- _Requirement 1_
Return the part of the network processor article starting with "Network processing requirements" and going on through "data plane tasks.", copied word for word.
- _Requirement 2_
Resume the network processor article from the point where its text ends.

- _Document text_
= = = =

Mark Kohler— Network Processor Overview

The first generation of network processors is finally here. But what are they good for and how do they work?

Major semiconductor manufacturers are starting to sell a new type of integrated circuit, the network processor. Network processors are programmable chips like general purpose microprocessors, but are optimized for the packet processing required in network devices.

Network devices are a growing class of embedded system and include traditional Internet equipment like routers, switches, and firewalls; newer devices like Voice over IP (VoIP) bridges, virtual private network (VPN) gateways, and quality of service (QOS) enforcers; and web-specific devices like caching engines, load balancers, and SSL accelerators.

In this article, I will describe the processing requirements of network devices, how traditional designs meet those requirements, how network processors aim to meet those requirements, and the architecture of a few network processors in detail.

Network processing requirements

Part 1

Not all network devices have the same processing requirements. However, a lot of similarities exist. As an example, I will roughly describe the packet processing duties of a router and a web switch. These core, time-critical duties are also called data plane tasks.

= = = =

- _Data records_
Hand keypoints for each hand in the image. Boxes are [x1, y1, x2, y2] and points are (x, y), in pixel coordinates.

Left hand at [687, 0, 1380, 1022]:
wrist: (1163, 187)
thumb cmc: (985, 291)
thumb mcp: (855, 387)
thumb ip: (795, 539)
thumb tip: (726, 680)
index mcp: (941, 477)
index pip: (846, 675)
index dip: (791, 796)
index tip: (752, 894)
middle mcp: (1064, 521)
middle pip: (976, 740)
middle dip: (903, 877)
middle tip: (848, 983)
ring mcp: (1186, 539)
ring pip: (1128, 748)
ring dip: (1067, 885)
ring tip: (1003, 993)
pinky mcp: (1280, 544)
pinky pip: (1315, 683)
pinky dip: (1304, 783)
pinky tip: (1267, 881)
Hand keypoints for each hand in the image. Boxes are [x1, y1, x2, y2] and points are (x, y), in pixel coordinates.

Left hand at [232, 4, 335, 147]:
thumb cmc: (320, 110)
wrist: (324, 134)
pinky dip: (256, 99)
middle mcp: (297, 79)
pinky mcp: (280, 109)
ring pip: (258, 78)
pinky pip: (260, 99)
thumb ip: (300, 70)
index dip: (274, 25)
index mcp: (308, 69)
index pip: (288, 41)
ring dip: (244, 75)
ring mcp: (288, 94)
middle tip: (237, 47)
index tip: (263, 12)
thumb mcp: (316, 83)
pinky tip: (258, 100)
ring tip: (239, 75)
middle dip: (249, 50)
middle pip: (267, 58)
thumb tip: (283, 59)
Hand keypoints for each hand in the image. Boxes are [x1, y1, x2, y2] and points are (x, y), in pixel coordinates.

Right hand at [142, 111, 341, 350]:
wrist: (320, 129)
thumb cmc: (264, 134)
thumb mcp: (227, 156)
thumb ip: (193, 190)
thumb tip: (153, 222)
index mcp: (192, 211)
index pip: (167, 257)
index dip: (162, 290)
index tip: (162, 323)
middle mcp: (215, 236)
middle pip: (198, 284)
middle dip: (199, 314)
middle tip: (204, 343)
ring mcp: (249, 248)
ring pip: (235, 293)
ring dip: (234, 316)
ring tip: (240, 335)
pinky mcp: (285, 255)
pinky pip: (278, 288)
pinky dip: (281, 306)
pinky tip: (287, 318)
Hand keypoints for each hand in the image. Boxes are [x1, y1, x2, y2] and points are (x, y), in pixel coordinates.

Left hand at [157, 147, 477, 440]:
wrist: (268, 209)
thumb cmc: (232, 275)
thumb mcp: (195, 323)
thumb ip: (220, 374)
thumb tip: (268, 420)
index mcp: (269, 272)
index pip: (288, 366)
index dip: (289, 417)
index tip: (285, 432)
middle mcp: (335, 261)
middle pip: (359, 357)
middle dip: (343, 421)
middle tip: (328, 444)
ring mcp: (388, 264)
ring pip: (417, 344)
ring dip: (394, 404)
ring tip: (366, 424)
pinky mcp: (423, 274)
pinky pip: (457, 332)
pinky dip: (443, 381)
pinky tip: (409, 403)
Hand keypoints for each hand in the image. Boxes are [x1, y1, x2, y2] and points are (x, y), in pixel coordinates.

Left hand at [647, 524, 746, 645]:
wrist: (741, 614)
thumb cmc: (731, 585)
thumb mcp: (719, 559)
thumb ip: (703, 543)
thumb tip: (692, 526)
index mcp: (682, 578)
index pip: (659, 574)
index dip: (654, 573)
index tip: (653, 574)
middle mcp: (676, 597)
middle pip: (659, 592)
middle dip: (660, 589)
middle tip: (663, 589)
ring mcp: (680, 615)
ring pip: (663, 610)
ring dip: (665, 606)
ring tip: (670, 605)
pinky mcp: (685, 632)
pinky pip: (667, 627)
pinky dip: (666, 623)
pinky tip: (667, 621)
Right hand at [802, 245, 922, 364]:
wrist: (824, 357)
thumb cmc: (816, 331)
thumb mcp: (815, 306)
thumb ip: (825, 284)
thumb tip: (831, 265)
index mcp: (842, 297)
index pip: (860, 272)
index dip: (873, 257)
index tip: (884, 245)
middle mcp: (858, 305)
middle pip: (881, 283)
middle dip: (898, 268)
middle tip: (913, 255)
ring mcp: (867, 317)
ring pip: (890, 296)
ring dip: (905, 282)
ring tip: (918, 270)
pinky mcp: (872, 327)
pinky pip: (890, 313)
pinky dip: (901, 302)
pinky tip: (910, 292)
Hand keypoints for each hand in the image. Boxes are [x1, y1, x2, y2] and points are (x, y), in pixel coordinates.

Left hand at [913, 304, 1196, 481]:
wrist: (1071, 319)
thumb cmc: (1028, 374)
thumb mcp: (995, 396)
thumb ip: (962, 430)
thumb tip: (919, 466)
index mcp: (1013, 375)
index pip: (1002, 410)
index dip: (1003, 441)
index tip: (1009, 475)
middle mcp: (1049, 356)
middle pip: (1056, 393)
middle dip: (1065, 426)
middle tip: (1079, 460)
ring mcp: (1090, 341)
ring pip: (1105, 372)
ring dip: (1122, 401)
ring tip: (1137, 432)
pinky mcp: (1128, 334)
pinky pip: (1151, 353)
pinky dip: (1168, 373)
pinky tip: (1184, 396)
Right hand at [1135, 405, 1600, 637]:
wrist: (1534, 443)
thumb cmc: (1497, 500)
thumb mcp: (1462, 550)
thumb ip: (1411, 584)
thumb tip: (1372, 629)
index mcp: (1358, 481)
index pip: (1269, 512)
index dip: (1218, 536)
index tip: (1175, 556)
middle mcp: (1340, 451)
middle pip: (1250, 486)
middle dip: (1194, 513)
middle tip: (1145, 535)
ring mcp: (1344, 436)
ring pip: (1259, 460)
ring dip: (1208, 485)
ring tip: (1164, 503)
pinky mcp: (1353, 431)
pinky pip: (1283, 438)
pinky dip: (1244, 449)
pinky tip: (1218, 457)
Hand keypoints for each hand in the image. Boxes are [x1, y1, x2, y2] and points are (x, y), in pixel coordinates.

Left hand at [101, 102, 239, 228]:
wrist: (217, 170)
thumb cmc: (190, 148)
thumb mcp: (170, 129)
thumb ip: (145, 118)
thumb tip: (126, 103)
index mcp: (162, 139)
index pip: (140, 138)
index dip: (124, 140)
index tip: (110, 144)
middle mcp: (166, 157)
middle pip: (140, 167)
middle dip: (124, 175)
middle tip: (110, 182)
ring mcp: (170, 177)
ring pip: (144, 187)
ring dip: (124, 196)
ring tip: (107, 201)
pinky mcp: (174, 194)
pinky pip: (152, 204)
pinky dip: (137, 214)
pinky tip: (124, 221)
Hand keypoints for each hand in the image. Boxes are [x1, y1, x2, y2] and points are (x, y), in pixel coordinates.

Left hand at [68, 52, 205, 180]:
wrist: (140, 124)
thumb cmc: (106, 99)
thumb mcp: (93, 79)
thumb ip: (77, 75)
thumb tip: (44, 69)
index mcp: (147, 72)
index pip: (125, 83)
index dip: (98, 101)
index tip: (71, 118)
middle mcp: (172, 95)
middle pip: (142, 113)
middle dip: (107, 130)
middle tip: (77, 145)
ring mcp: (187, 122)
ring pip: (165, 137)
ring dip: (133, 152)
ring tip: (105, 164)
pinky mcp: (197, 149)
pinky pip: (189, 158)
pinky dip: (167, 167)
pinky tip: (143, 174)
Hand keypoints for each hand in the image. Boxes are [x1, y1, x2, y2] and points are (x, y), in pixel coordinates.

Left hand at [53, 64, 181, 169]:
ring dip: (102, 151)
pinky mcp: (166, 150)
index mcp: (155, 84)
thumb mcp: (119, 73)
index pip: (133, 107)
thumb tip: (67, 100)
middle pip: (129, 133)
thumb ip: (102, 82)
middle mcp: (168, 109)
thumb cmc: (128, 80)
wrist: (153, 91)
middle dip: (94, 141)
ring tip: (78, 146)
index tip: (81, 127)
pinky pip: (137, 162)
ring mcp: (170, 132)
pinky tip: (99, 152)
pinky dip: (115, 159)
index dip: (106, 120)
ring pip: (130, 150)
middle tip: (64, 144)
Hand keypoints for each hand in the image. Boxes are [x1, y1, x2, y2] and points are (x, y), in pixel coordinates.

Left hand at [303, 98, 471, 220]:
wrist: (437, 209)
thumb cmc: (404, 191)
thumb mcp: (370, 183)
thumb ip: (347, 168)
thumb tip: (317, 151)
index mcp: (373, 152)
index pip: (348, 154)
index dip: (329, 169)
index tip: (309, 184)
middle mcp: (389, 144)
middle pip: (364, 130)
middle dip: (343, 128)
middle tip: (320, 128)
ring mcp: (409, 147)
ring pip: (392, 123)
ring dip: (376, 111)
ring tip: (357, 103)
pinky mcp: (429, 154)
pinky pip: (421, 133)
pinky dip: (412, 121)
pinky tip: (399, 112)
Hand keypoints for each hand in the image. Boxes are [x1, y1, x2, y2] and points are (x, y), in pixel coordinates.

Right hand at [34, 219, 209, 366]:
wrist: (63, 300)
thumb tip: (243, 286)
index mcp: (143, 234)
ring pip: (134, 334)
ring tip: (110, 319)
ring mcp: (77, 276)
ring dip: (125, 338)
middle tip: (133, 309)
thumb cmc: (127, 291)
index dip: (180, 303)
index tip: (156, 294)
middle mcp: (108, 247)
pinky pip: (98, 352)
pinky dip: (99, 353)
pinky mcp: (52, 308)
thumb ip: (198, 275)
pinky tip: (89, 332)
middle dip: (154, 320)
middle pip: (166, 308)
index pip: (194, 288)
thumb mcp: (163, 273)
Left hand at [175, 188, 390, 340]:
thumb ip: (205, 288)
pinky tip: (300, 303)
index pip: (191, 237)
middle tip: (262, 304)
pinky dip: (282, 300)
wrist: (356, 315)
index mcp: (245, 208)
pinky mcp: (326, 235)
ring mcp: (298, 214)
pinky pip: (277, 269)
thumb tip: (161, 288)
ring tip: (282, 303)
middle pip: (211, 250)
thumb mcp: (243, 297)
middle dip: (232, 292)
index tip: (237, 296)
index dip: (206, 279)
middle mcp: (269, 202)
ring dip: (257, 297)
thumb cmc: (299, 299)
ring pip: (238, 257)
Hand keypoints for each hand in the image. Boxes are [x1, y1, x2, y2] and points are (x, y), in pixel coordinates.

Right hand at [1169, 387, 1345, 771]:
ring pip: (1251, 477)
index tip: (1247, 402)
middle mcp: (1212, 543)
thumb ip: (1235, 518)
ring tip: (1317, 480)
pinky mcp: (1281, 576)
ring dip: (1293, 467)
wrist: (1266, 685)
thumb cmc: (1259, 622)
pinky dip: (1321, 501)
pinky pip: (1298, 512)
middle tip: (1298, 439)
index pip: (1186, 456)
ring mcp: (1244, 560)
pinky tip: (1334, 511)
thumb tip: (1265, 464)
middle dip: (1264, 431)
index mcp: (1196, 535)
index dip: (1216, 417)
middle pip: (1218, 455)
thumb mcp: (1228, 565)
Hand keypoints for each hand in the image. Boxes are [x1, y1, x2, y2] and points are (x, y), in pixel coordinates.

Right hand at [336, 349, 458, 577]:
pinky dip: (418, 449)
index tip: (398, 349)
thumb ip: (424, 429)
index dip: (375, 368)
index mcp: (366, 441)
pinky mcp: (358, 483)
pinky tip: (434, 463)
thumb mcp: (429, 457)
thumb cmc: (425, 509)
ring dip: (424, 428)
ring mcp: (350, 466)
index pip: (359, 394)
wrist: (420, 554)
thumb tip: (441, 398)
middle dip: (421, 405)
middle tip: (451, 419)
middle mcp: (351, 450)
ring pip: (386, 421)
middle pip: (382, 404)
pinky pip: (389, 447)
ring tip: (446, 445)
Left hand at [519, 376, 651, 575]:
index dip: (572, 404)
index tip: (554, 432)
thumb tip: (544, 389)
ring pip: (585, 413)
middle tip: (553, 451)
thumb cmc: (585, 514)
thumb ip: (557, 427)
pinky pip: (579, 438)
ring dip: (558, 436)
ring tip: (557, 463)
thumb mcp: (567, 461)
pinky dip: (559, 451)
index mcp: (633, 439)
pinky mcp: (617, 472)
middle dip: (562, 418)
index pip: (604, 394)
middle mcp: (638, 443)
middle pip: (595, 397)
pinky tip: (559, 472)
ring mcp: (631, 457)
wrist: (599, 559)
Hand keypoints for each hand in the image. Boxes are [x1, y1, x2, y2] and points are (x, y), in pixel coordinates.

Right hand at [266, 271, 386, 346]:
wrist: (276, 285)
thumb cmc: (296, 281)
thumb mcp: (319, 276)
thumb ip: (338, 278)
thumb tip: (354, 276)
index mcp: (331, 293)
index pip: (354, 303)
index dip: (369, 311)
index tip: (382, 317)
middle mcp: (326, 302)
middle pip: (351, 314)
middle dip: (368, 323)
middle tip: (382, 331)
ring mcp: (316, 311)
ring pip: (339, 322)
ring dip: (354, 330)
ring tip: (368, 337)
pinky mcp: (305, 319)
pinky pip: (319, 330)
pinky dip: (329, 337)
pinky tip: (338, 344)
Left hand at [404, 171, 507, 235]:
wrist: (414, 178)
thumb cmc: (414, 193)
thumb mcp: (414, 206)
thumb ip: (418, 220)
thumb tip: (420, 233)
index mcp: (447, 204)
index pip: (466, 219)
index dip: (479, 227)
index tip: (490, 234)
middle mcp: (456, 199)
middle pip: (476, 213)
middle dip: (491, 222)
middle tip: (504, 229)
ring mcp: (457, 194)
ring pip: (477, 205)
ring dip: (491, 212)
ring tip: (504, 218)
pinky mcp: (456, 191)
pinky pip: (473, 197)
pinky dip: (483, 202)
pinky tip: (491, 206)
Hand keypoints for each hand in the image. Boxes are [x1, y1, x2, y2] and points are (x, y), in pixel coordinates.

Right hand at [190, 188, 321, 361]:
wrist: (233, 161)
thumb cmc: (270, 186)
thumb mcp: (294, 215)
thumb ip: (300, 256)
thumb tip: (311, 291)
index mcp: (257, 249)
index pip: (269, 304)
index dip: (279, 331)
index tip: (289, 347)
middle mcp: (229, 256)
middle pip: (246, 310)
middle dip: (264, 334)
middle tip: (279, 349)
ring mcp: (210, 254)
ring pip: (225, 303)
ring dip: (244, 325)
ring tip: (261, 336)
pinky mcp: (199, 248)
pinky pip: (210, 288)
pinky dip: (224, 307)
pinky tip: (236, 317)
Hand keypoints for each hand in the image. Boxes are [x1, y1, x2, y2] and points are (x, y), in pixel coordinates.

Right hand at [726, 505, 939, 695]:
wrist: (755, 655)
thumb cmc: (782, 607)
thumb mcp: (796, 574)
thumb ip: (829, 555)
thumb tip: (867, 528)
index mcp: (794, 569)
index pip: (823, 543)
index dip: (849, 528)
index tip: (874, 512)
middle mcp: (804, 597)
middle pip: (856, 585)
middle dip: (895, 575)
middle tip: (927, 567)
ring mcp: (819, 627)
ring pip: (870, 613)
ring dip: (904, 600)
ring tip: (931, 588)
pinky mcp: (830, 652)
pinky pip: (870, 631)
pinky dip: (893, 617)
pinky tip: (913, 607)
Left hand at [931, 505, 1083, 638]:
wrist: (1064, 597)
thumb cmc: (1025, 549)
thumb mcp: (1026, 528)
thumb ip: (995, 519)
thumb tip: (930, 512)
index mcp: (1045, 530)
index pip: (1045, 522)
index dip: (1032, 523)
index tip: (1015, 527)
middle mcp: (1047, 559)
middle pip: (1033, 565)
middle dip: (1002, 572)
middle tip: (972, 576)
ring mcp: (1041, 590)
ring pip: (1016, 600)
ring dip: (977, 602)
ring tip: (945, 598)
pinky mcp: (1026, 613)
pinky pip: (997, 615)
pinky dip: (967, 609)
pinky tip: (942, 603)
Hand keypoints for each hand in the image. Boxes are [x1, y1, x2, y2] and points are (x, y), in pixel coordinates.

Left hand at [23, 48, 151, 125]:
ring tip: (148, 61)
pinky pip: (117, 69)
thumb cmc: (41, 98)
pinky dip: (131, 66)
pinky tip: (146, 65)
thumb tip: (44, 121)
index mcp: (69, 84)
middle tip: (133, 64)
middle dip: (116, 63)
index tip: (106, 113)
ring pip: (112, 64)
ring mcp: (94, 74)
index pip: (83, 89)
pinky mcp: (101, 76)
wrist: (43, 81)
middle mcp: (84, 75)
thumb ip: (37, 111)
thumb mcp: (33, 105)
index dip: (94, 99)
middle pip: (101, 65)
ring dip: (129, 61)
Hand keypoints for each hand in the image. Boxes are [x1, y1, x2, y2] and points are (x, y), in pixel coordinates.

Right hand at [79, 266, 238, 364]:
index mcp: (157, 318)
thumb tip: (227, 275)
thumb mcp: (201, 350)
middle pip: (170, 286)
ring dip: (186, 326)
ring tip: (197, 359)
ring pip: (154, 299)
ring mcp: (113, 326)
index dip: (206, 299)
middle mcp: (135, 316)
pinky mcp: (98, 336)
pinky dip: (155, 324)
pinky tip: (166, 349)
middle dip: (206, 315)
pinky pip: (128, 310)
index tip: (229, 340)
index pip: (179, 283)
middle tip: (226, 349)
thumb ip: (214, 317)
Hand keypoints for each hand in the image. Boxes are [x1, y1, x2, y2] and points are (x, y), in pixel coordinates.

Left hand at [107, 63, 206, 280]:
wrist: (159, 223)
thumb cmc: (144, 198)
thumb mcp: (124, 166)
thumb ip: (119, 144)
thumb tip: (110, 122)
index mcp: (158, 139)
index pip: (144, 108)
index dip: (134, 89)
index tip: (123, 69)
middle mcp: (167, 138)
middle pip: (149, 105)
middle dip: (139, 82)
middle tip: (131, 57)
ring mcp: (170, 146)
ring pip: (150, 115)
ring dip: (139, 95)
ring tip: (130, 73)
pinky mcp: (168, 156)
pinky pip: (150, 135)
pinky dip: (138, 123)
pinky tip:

= = = =

- _Final answer 1_
Network processing requirements

Part 1

Not all network devices have the same processing requirements. However, a lot of similarities exist. As an example, I will roughly describe the packet processing duties of a router and a web switch. These core, time-critical duties are also called data plane tasks.

- _Final answer 2_
Routers are the workhorses of the Internet. A router accepts packets from one of several network interfaces, and either drops them or sends them out through one or more of its other interfaces. Packets may traverse a dozen or more routers as they make their way across the Internet. Here is a simplified version of the IP routing algorithm:

Remove the link layer header
Find the destination IP address in the IP header
Do a table lookup to determine the IP address of the next hop
Determine link layer address of the next hop
Add link layer header to packet
Queue packet for sending
Send or drop packet (if link is congested)

Web switches, by contrast, are a new type of network device. They address the problem of trying to increase the responsiveness of a popular Web site by using more than one web server. A web switch can direct incoming HTTP requests to different servers based on a variety of networking parameters, including the URL itself. For instance, all secure HTTP requests could be forwarded to a special web server with cryptographic hardware to accelerate those requests. Here is a simplified web switch algorithm:

Accept incoming TCP connection (three-way handshake)
Buffer incoming TCP data stream (TCP/IP protocol)
Parse the stream to find the URL being requested
Do a table lookup to determine where to forward the request
Open TCP connection with web server (three-way handshake)
Send buffered request (TCP/IP protocol)

Note that, for a given bandwidth, the web switch processing requirements are much higher, and require much more state than the router processing requirements. The difference arises because a router processes packets, but a web switch processes connections.

Part 2

The previous description of the core operations of a router and a web switch were not complete. A major piece was missing. What was it? Device management. How do you configure and control this device?

A variety of less time-critical tasks fall outside the core processing or forwarding requirements of a network device. These are called control plane tasks. For a router, these tasks include routing protocols like OSPF and BGP, and management interfaces like serial ports, telnet, and SNMP. For a web switch, these tasks include receiving updates about the status of web servers and providing a web interface for configuration and management. For both devices, error handling and logging are important control plane tasks.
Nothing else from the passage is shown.